==== DATA LISTING ====
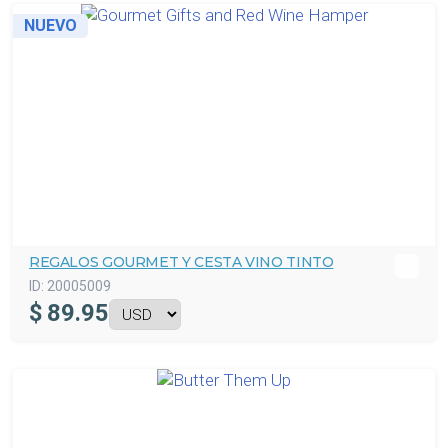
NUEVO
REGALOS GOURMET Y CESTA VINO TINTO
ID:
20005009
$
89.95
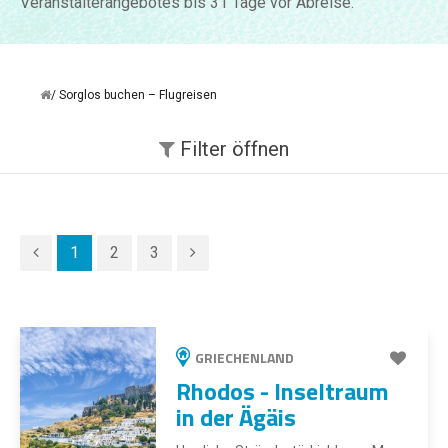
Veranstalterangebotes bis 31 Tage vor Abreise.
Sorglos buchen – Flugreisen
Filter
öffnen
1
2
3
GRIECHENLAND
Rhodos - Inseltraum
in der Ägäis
====
==== DATA LISTING ====
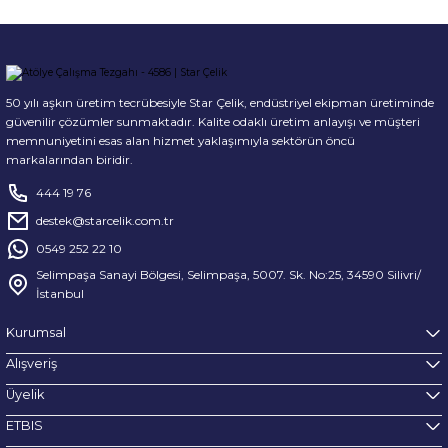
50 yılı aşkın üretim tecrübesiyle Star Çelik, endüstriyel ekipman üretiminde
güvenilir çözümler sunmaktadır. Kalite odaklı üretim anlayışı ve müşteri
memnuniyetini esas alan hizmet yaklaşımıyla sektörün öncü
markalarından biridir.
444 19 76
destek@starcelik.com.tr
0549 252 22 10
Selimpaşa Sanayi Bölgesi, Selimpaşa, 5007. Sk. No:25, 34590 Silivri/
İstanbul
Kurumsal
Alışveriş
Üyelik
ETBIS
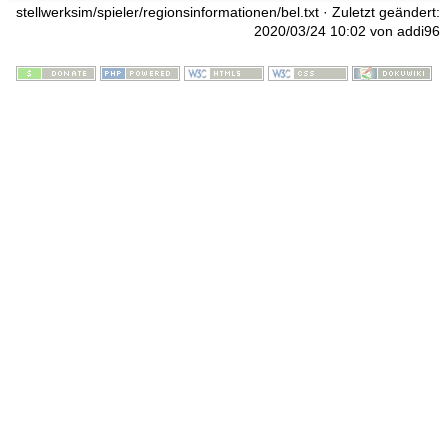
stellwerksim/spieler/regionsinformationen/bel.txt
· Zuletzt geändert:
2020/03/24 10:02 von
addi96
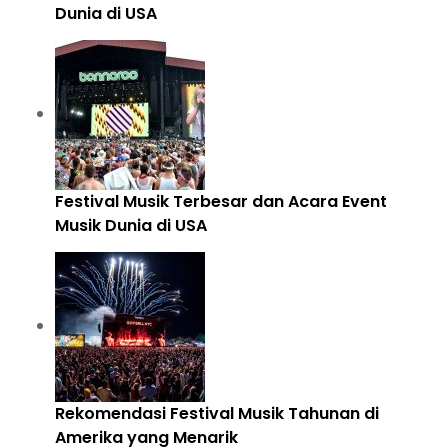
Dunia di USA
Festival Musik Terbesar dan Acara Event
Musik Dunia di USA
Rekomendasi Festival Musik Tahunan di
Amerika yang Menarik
====
* REQUIRED ACTION: Quote everything in the material from the line containing "stellwerksim/spieler/regionsinformationen/bel.txt" down to the line containing "Amerika yang Menarik", and leave the pictures out of your answer.

* WRITTEN REPLY:
stellwerksim/spieler/regionsinformationen/bel.txt
· Zuletzt geändert:
2020/03/24 10:02 von
addi96
Dunia di USA
Festival Musik Terbesar dan Acara Event
Musik Dunia di USA
Rekomendasi Festival Musik Tahunan di
Amerika yang Menarik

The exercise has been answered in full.